This line of reasoning harkens to US jurisprudence which holds that no expectation of privacy can hold over anything which runs the risk of being exposed to the public. In California v Greenwood, 486 U.S. 35 (1988), the United States Supreme Court (“USSC”) considered a case with facts virtually identical to the present case and found that no reasonable expectation holds over garbage left outside one’s home. In its decision the USSC concluded with a broad statement of the US law of search and seizure: “[w]hat a person knowingly exposes to the public, even in his own home or office, is not a subject of [constitutional] protection.”

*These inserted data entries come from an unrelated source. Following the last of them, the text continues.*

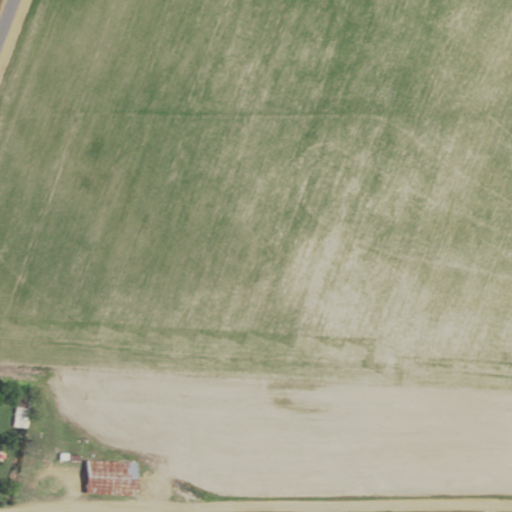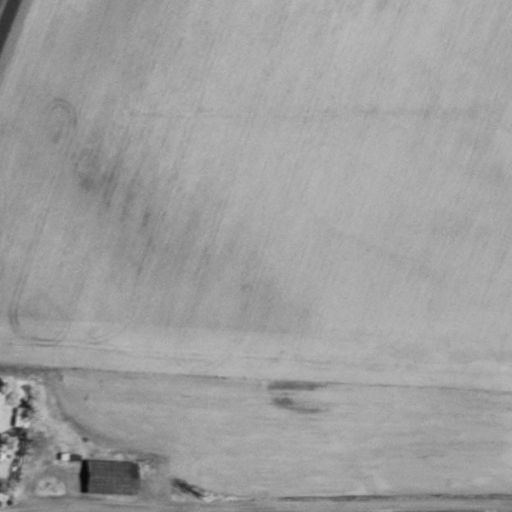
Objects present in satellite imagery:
road: (10, 26)
building: (106, 477)
road: (255, 493)
road: (493, 504)
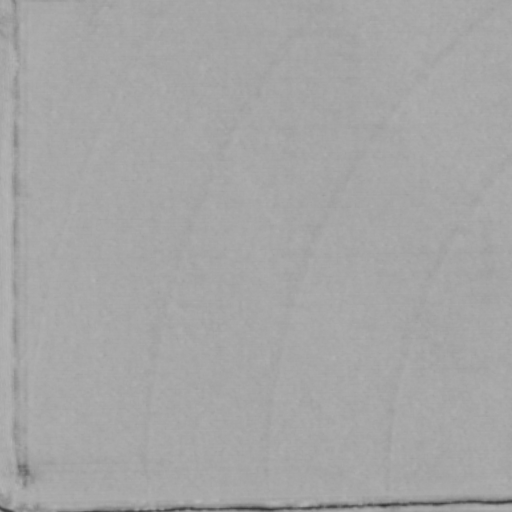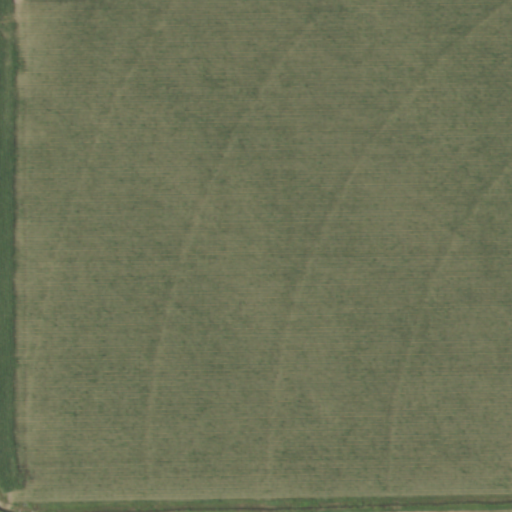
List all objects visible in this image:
crop: (267, 244)
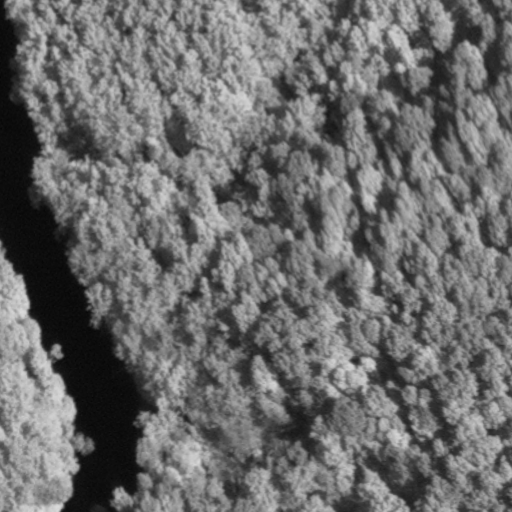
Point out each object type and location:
river: (63, 342)
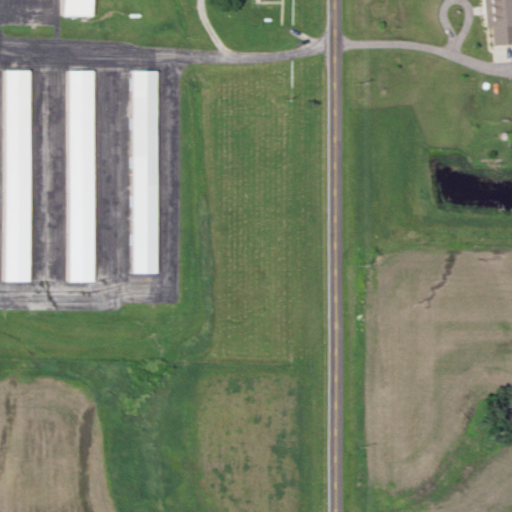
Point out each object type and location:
building: (263, 1)
building: (76, 8)
building: (69, 10)
airport apron: (30, 13)
building: (498, 21)
road: (419, 48)
road: (167, 58)
building: (79, 169)
building: (143, 173)
building: (11, 176)
airport taxiway: (41, 176)
building: (135, 176)
building: (15, 177)
airport taxiway: (105, 178)
building: (74, 179)
airport: (159, 255)
road: (331, 255)
airport taxiway: (161, 258)
crop: (433, 357)
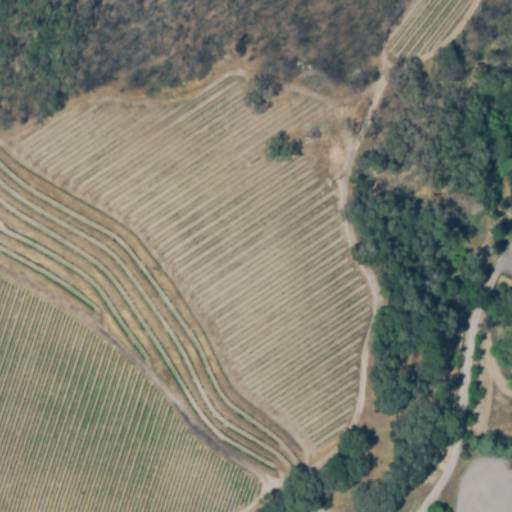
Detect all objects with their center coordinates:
road: (465, 382)
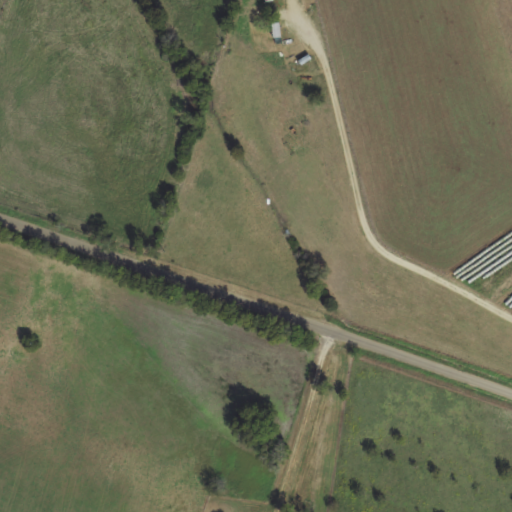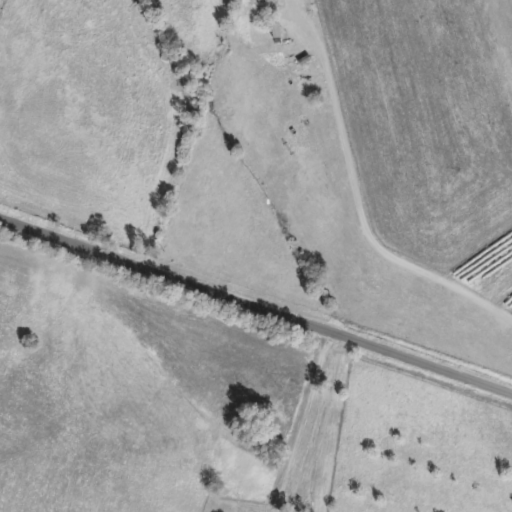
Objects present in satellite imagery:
building: (265, 0)
road: (256, 306)
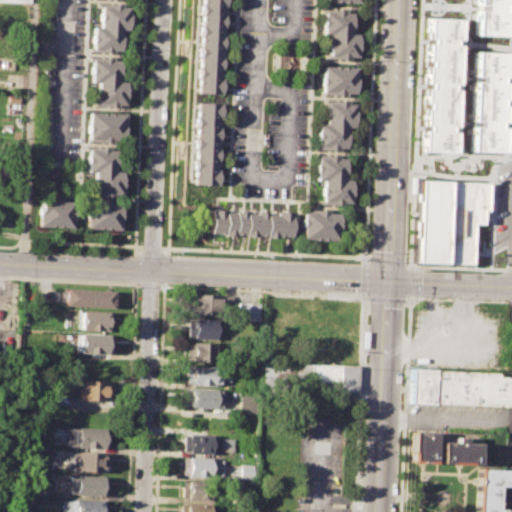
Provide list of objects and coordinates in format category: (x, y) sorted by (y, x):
building: (345, 0)
building: (16, 1)
building: (339, 1)
building: (489, 17)
building: (489, 17)
building: (107, 28)
building: (109, 28)
building: (338, 34)
building: (338, 34)
road: (290, 36)
building: (47, 45)
building: (207, 46)
building: (207, 46)
road: (63, 74)
building: (337, 80)
building: (338, 80)
building: (105, 81)
building: (107, 81)
building: (439, 83)
road: (252, 84)
building: (439, 85)
building: (486, 101)
building: (486, 101)
building: (104, 125)
building: (334, 125)
building: (335, 125)
building: (105, 127)
road: (28, 132)
road: (286, 134)
road: (415, 134)
road: (156, 135)
building: (203, 143)
building: (204, 144)
building: (102, 170)
building: (104, 172)
building: (332, 179)
building: (332, 180)
building: (52, 212)
building: (54, 213)
building: (101, 215)
building: (102, 215)
building: (447, 219)
building: (447, 220)
building: (248, 222)
building: (248, 224)
building: (319, 224)
building: (319, 225)
road: (509, 234)
road: (70, 242)
road: (151, 246)
road: (265, 252)
road: (390, 256)
road: (387, 261)
road: (75, 267)
road: (457, 268)
road: (331, 280)
road: (409, 281)
traffic signals: (389, 283)
building: (87, 297)
building: (88, 298)
road: (365, 300)
building: (204, 304)
building: (210, 304)
building: (246, 312)
building: (93, 320)
building: (95, 321)
building: (312, 325)
building: (208, 328)
building: (200, 329)
building: (92, 342)
building: (94, 343)
building: (208, 351)
building: (199, 352)
power tower: (407, 367)
building: (264, 371)
building: (205, 375)
building: (208, 375)
building: (328, 375)
building: (308, 378)
building: (456, 387)
building: (457, 387)
building: (91, 389)
building: (93, 390)
road: (146, 392)
building: (203, 397)
building: (203, 397)
road: (404, 403)
building: (247, 404)
road: (439, 416)
parking lot: (455, 418)
building: (85, 437)
building: (88, 437)
building: (198, 443)
building: (196, 444)
building: (226, 444)
building: (420, 446)
building: (420, 446)
road: (509, 447)
building: (456, 452)
building: (457, 452)
building: (88, 460)
building: (88, 461)
building: (197, 465)
road: (318, 465)
building: (201, 467)
building: (245, 472)
building: (86, 484)
building: (85, 485)
building: (198, 489)
building: (486, 489)
building: (487, 489)
building: (196, 490)
road: (348, 498)
building: (81, 505)
building: (86, 505)
building: (196, 507)
building: (193, 508)
road: (333, 511)
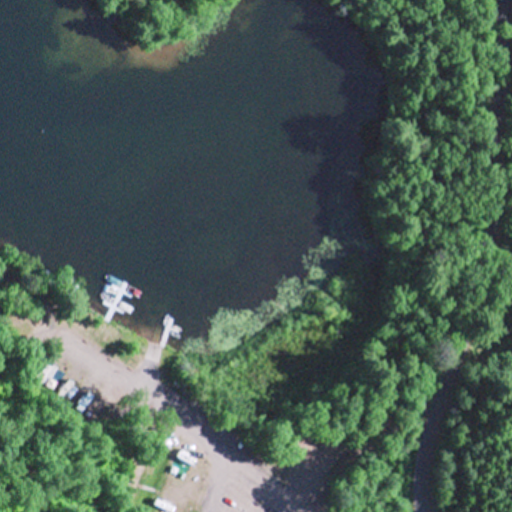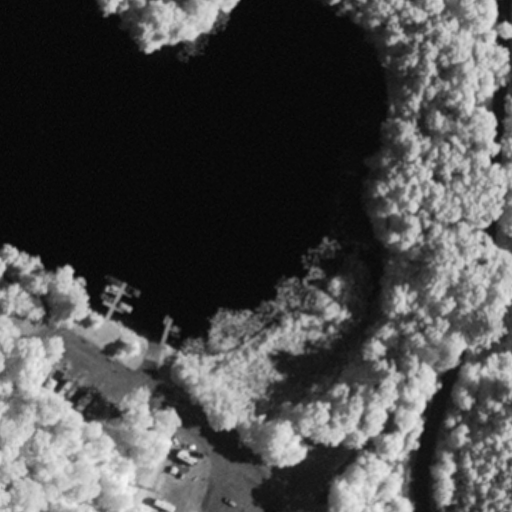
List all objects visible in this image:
road: (489, 260)
road: (186, 422)
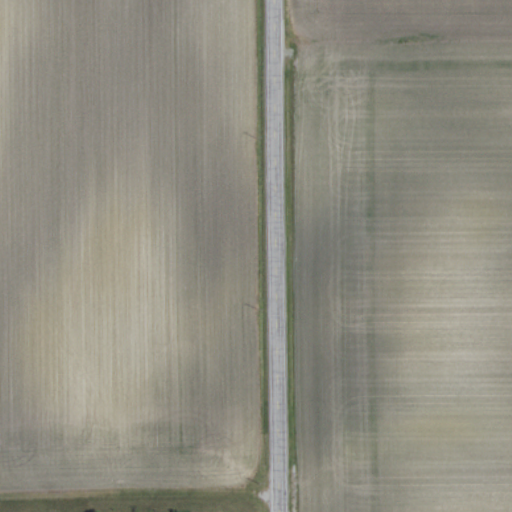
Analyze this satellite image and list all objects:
road: (279, 256)
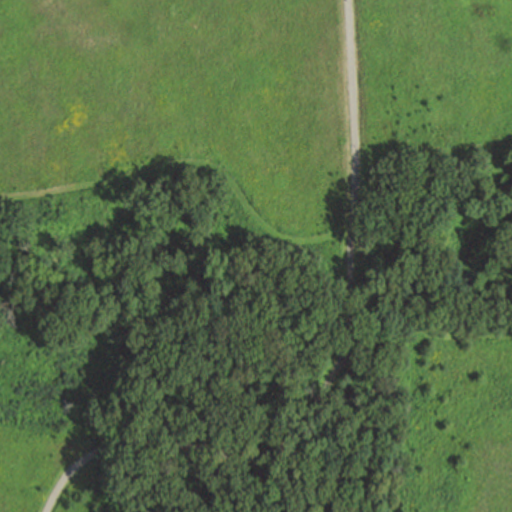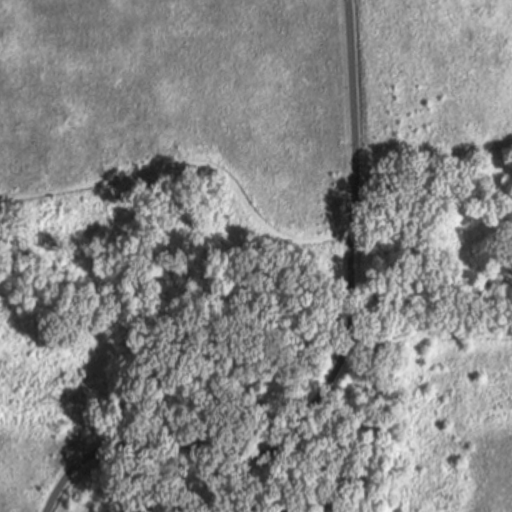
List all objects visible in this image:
road: (428, 148)
road: (194, 165)
road: (429, 331)
road: (338, 363)
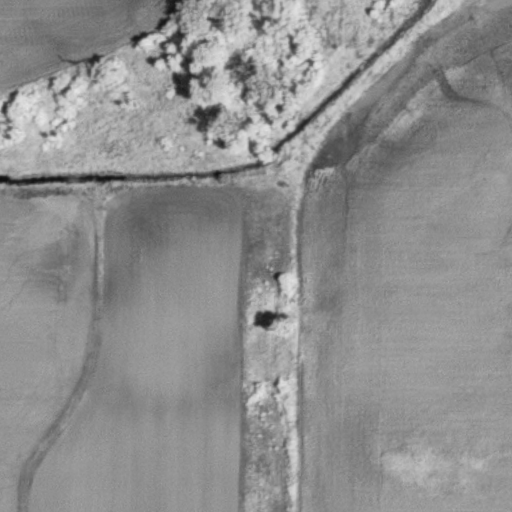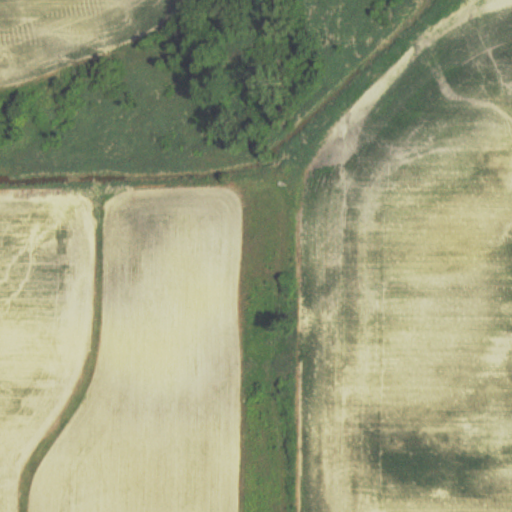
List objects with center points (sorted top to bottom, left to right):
crop: (59, 26)
crop: (420, 282)
crop: (117, 361)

Canadian jurisprudence has typically departed from the American approach, employing instead a ‘broad and principled approach.’ Indeed, in a series of early Charter cases, the SCC turned from the American risk analysis approach in favour of one that looks specifically to the nature of the police investigative techniques at issue. In R v Duarte, [1990] 1 SCR 30, for example, the SCC specifically rejected the American approach when considering the constitutionality of recording conversations via participants “wearing a wire.” In that case SCC ruled that that although we always run the risk that our private conversation could potentially be repeated to others later on, having one’s private conversations surreptitiously recorded by agents of the state is another matter all together.

The facts of Patrick lend themselves easily to a risk analysis approach. Intuitively, we tend to think that garbage is garbage – once you throw it out, you lose it. And given that the SCC has been notoriously divided on s. 8 cases in recent memory, we may well expect a majority endorsement of this reasoning simply for the sake of clarity.